The company’s research shows that 51 midsize jets (23 percent) in the Asia Pacific are at least 20 years old, while 28 large-cabin jets (4 percent) and 16 bizliners (20 percent) are similarly aged. Of these, 34 midsize jets (15 percent) are more than 30 years old, while only five large-cabin jets (0.7 percent) and seven bizliners (8.6 percent) fall into this geriatric category.
Global Jet Capital said that since business jet owners are considering upgrading their aircraft, there is a significant market in this region, where up to 80 percent of the funding used to purchase aircraft is acquired externally. Midsize to large-cabin business jets cost between $25 million and $75 million each.
“A number of owners of these older midsize to large-cabin jets in Asia Pacific will be looking to sell and upgrade to newer aircraft,” said Leona Qi, managing director of Global Jet Capital. “We have significant funds available to lend to them and other clients around the world.”
Again drawing on JetNet data, Global Jet Capital also reported that 386 midsize to large-cabin jets were delivered to Asia Pacific customers between 2011 and 2015, with a combined value of more than $19.3 billion. The largest number of business jet deliveries during this period was to mainland China at 196, followed by Hong Kong (68), India (23) and Singapore (15).
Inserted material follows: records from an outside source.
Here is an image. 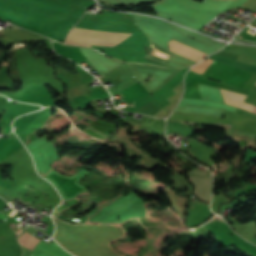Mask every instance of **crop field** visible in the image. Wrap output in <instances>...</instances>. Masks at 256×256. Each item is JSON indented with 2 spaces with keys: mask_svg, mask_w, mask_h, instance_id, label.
I'll list each match as a JSON object with an SVG mask.
<instances>
[{
  "mask_svg": "<svg viewBox=\"0 0 256 256\" xmlns=\"http://www.w3.org/2000/svg\"><path fill=\"white\" fill-rule=\"evenodd\" d=\"M70 34L87 36V37H95V38H103V39H111V40H119V41H123L124 39L129 37L126 35L101 33V32H93V31H85V30H77V29H72ZM71 35L67 36L66 44L86 46V47L93 48L94 45L114 47L116 44L120 43L119 41H111V40H103V39L71 36Z\"/></svg>",
  "mask_w": 256,
  "mask_h": 256,
  "instance_id": "8a807250",
  "label": "crop field"
},
{
  "mask_svg": "<svg viewBox=\"0 0 256 256\" xmlns=\"http://www.w3.org/2000/svg\"><path fill=\"white\" fill-rule=\"evenodd\" d=\"M169 46H170V50L175 52V53H178L182 56H185L189 59H192L196 62L200 61L202 58H204L207 54L205 53H202L200 51H197L195 49H192L190 47H187L183 44H180L174 40H171L169 42Z\"/></svg>",
  "mask_w": 256,
  "mask_h": 256,
  "instance_id": "ac0d7876",
  "label": "crop field"
},
{
  "mask_svg": "<svg viewBox=\"0 0 256 256\" xmlns=\"http://www.w3.org/2000/svg\"><path fill=\"white\" fill-rule=\"evenodd\" d=\"M221 90V89H220ZM224 102L235 107H241L256 113V106L244 103L245 95L221 90Z\"/></svg>",
  "mask_w": 256,
  "mask_h": 256,
  "instance_id": "34b2d1b8",
  "label": "crop field"
},
{
  "mask_svg": "<svg viewBox=\"0 0 256 256\" xmlns=\"http://www.w3.org/2000/svg\"><path fill=\"white\" fill-rule=\"evenodd\" d=\"M20 238V237H19ZM40 242V240L34 238L33 236L29 235L28 233H24L21 238L19 239V243L22 244L23 246L29 248V249H33L38 243Z\"/></svg>",
  "mask_w": 256,
  "mask_h": 256,
  "instance_id": "412701ff",
  "label": "crop field"
},
{
  "mask_svg": "<svg viewBox=\"0 0 256 256\" xmlns=\"http://www.w3.org/2000/svg\"><path fill=\"white\" fill-rule=\"evenodd\" d=\"M191 156H194L193 154H191L189 151H187Z\"/></svg>",
  "mask_w": 256,
  "mask_h": 256,
  "instance_id": "f4fd0767",
  "label": "crop field"
}]
</instances>
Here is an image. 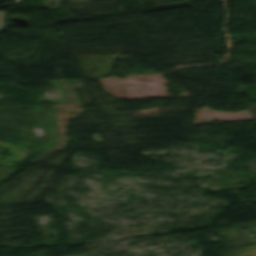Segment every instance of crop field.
<instances>
[{"label": "crop field", "instance_id": "obj_1", "mask_svg": "<svg viewBox=\"0 0 256 256\" xmlns=\"http://www.w3.org/2000/svg\"><path fill=\"white\" fill-rule=\"evenodd\" d=\"M6 12H0V33L3 32Z\"/></svg>", "mask_w": 256, "mask_h": 256}]
</instances>
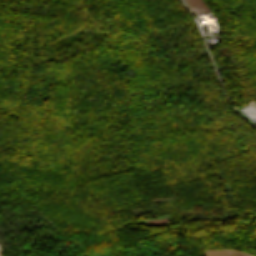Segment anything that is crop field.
<instances>
[{
  "label": "crop field",
  "instance_id": "crop-field-1",
  "mask_svg": "<svg viewBox=\"0 0 256 256\" xmlns=\"http://www.w3.org/2000/svg\"><path fill=\"white\" fill-rule=\"evenodd\" d=\"M206 256H250L247 253L235 249L205 250Z\"/></svg>",
  "mask_w": 256,
  "mask_h": 256
},
{
  "label": "crop field",
  "instance_id": "crop-field-2",
  "mask_svg": "<svg viewBox=\"0 0 256 256\" xmlns=\"http://www.w3.org/2000/svg\"><path fill=\"white\" fill-rule=\"evenodd\" d=\"M185 2L188 4L189 9L192 11L193 14L209 11L203 0H187Z\"/></svg>",
  "mask_w": 256,
  "mask_h": 256
}]
</instances>
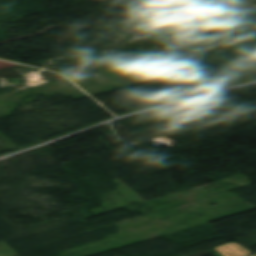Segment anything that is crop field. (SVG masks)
I'll list each match as a JSON object with an SVG mask.
<instances>
[{
    "mask_svg": "<svg viewBox=\"0 0 256 256\" xmlns=\"http://www.w3.org/2000/svg\"><path fill=\"white\" fill-rule=\"evenodd\" d=\"M214 250H216L217 252H219L220 254H222L223 256H246L249 254H252L251 252H249L248 250H246L245 248L241 247L240 245H238L237 243L231 241L229 243L223 244L221 246H218L216 248H213ZM210 253H212L213 251L210 249L208 250ZM214 256H221L219 254H217L215 252L212 253Z\"/></svg>",
    "mask_w": 256,
    "mask_h": 256,
    "instance_id": "8a807250",
    "label": "crop field"
}]
</instances>
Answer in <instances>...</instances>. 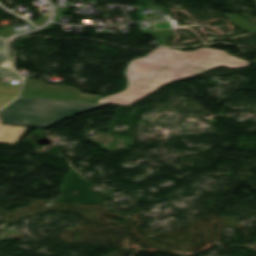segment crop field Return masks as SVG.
<instances>
[{"label":"crop field","instance_id":"1","mask_svg":"<svg viewBox=\"0 0 256 256\" xmlns=\"http://www.w3.org/2000/svg\"><path fill=\"white\" fill-rule=\"evenodd\" d=\"M247 65L248 62L221 50L200 48L181 51L158 47L149 55L129 62L125 72L128 81L125 90L96 102L131 105L171 81L186 79L219 66L241 68Z\"/></svg>","mask_w":256,"mask_h":256},{"label":"crop field","instance_id":"2","mask_svg":"<svg viewBox=\"0 0 256 256\" xmlns=\"http://www.w3.org/2000/svg\"><path fill=\"white\" fill-rule=\"evenodd\" d=\"M102 106L97 103L20 96L1 113L5 124L45 128L61 119Z\"/></svg>","mask_w":256,"mask_h":256},{"label":"crop field","instance_id":"3","mask_svg":"<svg viewBox=\"0 0 256 256\" xmlns=\"http://www.w3.org/2000/svg\"><path fill=\"white\" fill-rule=\"evenodd\" d=\"M74 87L50 85L44 81L25 79L21 95L92 102L98 95L80 94Z\"/></svg>","mask_w":256,"mask_h":256},{"label":"crop field","instance_id":"4","mask_svg":"<svg viewBox=\"0 0 256 256\" xmlns=\"http://www.w3.org/2000/svg\"><path fill=\"white\" fill-rule=\"evenodd\" d=\"M10 41L0 39V77L21 79V76L11 68Z\"/></svg>","mask_w":256,"mask_h":256},{"label":"crop field","instance_id":"5","mask_svg":"<svg viewBox=\"0 0 256 256\" xmlns=\"http://www.w3.org/2000/svg\"><path fill=\"white\" fill-rule=\"evenodd\" d=\"M26 130L27 128L24 127L0 124V143L6 142L11 145H15L16 142H19Z\"/></svg>","mask_w":256,"mask_h":256},{"label":"crop field","instance_id":"6","mask_svg":"<svg viewBox=\"0 0 256 256\" xmlns=\"http://www.w3.org/2000/svg\"><path fill=\"white\" fill-rule=\"evenodd\" d=\"M224 15L227 16L230 20H232L236 25H238L244 31H247V32H255L256 31V26L251 25L246 20H244L242 17L236 16V15H229V14H224Z\"/></svg>","mask_w":256,"mask_h":256},{"label":"crop field","instance_id":"7","mask_svg":"<svg viewBox=\"0 0 256 256\" xmlns=\"http://www.w3.org/2000/svg\"><path fill=\"white\" fill-rule=\"evenodd\" d=\"M143 33L154 35L157 39H159V45L162 46H166L167 36H173L172 30Z\"/></svg>","mask_w":256,"mask_h":256},{"label":"crop field","instance_id":"8","mask_svg":"<svg viewBox=\"0 0 256 256\" xmlns=\"http://www.w3.org/2000/svg\"><path fill=\"white\" fill-rule=\"evenodd\" d=\"M20 87L17 86H6L0 82V93L6 94H19Z\"/></svg>","mask_w":256,"mask_h":256},{"label":"crop field","instance_id":"9","mask_svg":"<svg viewBox=\"0 0 256 256\" xmlns=\"http://www.w3.org/2000/svg\"><path fill=\"white\" fill-rule=\"evenodd\" d=\"M17 96L0 94V108L12 101ZM2 109V108H1Z\"/></svg>","mask_w":256,"mask_h":256}]
</instances>
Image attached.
Overall, there were 51-percent more aircraft deliveries in these categories across the Asia Pacific, compared to the 2006-2010 time frame. On the same timeline, China achieved 292-percent growth, while India growth dipped by 52 percent and delivery rates also declined in Australia (-52 percent), Malaysia (-38 percent), Indonesia (-21 percent), the Philippines (-20 percent) and Thailand (-27 percent).